NVIDIA / nv-wavenet

Reference implementation of real-time autoregressive wavenet inference
BSD 3-Clause "New" or "Revised" License
735 stars 126 forks source link

How to integrate it with r9y9/Tacotron-2 ? #48

Open rishikksh20 opened 6 years ago

rishikksh20 commented 6 years ago

Tacotron-2 implementation of r9y9 (https://github.com/r9y9/Tacotron-2) output the mel-spectrogram but when I give that mel-spectrogram input to nv-wavenet after covert .npy file to torch tensor and do inference then it generates noise. Do I have to do some extra to Tacotron 2 generate mel-spectrogram then input to nv-wavenet for speech synthesis?
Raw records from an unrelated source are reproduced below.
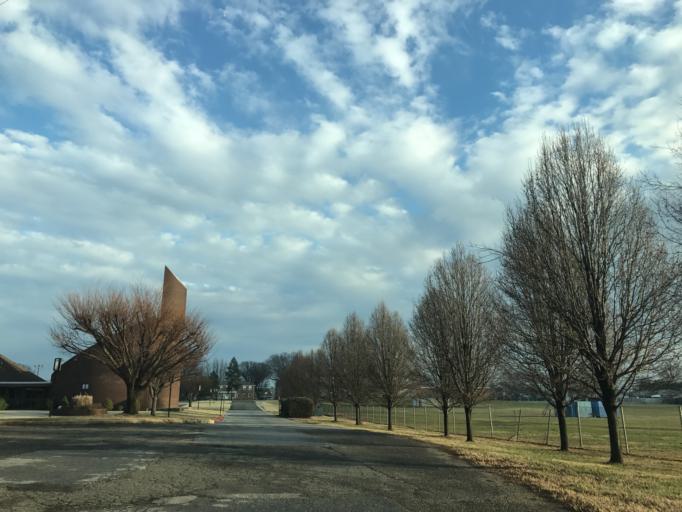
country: US
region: Maryland
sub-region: Baltimore County
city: Dundalk
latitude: 39.2691
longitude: -76.4944
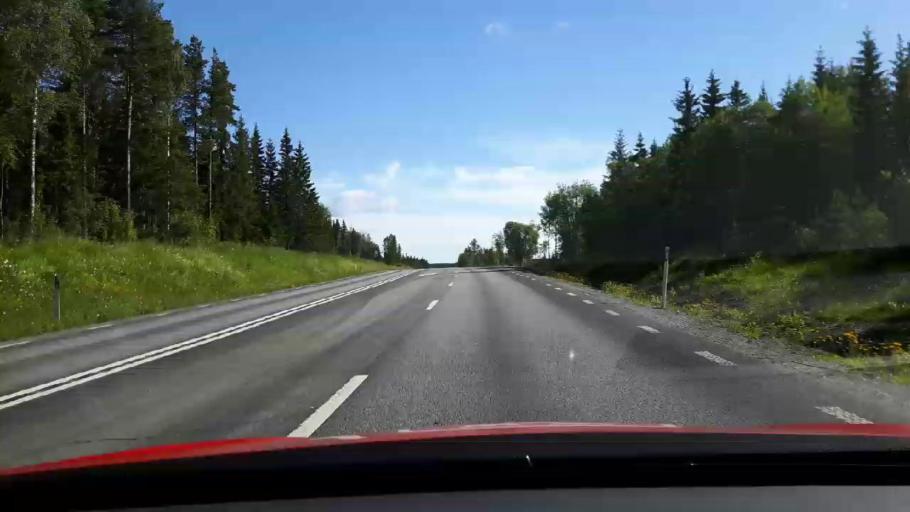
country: SE
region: Jaemtland
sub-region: OEstersunds Kommun
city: Ostersund
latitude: 63.2151
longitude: 14.7263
gsoul commented 6 years ago
  1. Ideally, you should train on the same spectrograms as you're going to do inference on
  2. At minimum you might want to look through the closed issues of NVIDIA/tacotron2 to find some examples you could base your solution from, like this one: https://github.com/NVIDIA/tacotron2/issues/52
RPrenger commented 6 years ago

@rishikksh20 Are you trying to use the WaveNet from r9y9 for inference, or are you training a WaveNet using the code in the PyTorch directory? If you're using a WaveNet from r9y9, can you post the code you're using to try the bindings?

rishikksh20 commented 6 years ago

@rafaelvalle is it possible to integrate r9y9's Tacotron 2 with this repo ? If yes then what changes are required to do with Tacotron 2 output's Mel spectrogram to compatible with nv-wavenet input Mel spectrogram.

rafaelvalle commented 6 years ago

@rishikksh20 In addition to training Tacotron2 and Wavenet on the same data, the same mel-spectrogram representation has to be used, including FFT and mel params.